ナギサ編2
彼女が帰ってくるのは一週間に一度程度。
勿論、あくまで目安ですが依頼やアビドス、ゲヘナなどの彼女の拠点を回っていれば、この家へと帰ってくるのがこの程度になるのは仕方ないのかもしれません。
「こっちに何か問題はあった?」
「いえ、大きなものは特にはありません」
実際、トリニティは平和です。
なにせ、それまで派閥になっていたものが、すべて陸八魔のハーレムとなっているのですから
しいて言うなら、誰がご主人様に一番好かれているか、などで喧嘩にはなりますが、その程度。
「そう。これ、クリーニングしておいてくれる?トリニティ、そのあたり一番得意だから」
「ひゃっ!?は、はいっ」
ご主人様から渡されたのは、彼女が愛用しているロングコート。
初めて会った時から着用していた型のものですが、今は新しいものとなっています。
それは、ご主人様の成長が原因でした。
なにせ、元の身長は私と同じくらいだった彼女の身長は、今や百八十の大台に乗って猶、伸びているそうです。

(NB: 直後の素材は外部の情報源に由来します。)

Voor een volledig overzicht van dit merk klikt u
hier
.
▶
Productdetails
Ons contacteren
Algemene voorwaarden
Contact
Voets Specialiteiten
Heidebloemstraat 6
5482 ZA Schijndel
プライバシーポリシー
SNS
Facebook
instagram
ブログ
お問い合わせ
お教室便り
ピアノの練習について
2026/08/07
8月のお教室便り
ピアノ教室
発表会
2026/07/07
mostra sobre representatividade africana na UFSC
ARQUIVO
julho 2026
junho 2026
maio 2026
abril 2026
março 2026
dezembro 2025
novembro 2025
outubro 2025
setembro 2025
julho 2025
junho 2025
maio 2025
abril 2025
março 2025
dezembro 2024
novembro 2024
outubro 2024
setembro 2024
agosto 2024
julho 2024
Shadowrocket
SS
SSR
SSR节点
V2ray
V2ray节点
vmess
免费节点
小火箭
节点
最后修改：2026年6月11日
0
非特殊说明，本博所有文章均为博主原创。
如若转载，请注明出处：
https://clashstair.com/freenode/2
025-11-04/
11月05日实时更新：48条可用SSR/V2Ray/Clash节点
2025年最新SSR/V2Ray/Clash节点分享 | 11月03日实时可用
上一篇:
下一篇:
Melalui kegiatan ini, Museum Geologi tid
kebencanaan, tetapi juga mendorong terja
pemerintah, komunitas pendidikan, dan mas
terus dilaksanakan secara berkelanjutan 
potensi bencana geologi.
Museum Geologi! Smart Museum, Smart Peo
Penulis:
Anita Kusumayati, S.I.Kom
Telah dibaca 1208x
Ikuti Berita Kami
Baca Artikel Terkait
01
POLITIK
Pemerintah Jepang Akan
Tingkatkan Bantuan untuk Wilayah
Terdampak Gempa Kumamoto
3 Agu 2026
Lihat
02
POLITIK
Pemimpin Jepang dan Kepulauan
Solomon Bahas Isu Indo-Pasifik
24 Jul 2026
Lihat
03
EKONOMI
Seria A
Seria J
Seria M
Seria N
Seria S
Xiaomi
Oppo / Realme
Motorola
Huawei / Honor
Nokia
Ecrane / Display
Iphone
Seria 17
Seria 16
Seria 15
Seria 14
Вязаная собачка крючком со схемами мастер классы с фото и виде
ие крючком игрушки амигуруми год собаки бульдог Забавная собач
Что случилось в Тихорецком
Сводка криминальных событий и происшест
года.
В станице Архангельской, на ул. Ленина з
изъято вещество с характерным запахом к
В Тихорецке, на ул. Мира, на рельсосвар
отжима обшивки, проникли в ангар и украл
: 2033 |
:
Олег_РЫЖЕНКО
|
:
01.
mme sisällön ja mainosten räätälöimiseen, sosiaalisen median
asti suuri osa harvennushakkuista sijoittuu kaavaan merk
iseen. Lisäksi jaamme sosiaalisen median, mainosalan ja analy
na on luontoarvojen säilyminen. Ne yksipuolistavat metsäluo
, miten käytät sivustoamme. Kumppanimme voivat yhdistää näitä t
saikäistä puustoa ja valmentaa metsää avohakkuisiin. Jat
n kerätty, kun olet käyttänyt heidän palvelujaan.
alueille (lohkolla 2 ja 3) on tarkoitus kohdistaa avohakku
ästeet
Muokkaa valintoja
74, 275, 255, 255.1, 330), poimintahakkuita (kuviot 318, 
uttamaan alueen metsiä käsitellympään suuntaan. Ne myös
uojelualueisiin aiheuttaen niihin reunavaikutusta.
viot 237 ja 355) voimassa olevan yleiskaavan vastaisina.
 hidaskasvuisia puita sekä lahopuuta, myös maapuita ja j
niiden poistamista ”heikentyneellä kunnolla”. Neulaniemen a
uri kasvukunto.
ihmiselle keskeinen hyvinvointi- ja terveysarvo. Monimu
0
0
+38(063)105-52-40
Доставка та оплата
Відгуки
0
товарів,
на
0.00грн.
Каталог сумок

そうなれば、新しいコートを用意するのも当然でしょう。
そして、投げ渡されたコートは、とても重たい。
何せ、私の身長と変わらない大きさのコートです。
ずっしりとして、先ほどまでアル様が纏っていたから、あたたかく……、それに……。
「ナギサ。何をしてるの?」
「!?も、申し訳ありません」
コートから香る、濃厚なご主人様の匂い。
押し倒されるたびに覚えさせられた匂いに、私の体は疼いていた。
上から降り注ぐ、ご主人様の、アル様の視線。
私の、それを、……発情を見透かされている。
「ねぇ、……ナギサ。今、どういう状態か、私に教えてくれないかしら」
「っ、そ、それは……」
柔らかく、優しい物言い。
だが、その裏に隠された強制力は、計り知れない。
なにせ、それは、誘いの言葉。
優しいご主人様は、こんな誘いを投げかけた後に、ペットからご褒美を取り上げる真似は、しない。
「ご主人、さまの、コートの、匂いで……子宮が、きゅんっとして……」
「……それで?どうしてほしいの?」
でも、おんなじくらいこういう時のご主人様はイジワルです。
私が隠したいことを、わざと聞き出してこようとするのです。
「……だから、……私に、ご褒美を……アル様の、ふたなりおちんぽを……いれて、欲しいです」
「ふふ、よくおねだりできたわね。偉いわよ、ナギサ」
座り込んで、おねだりをする私の頭を、アル様は、大きな手のひらで撫でてきます。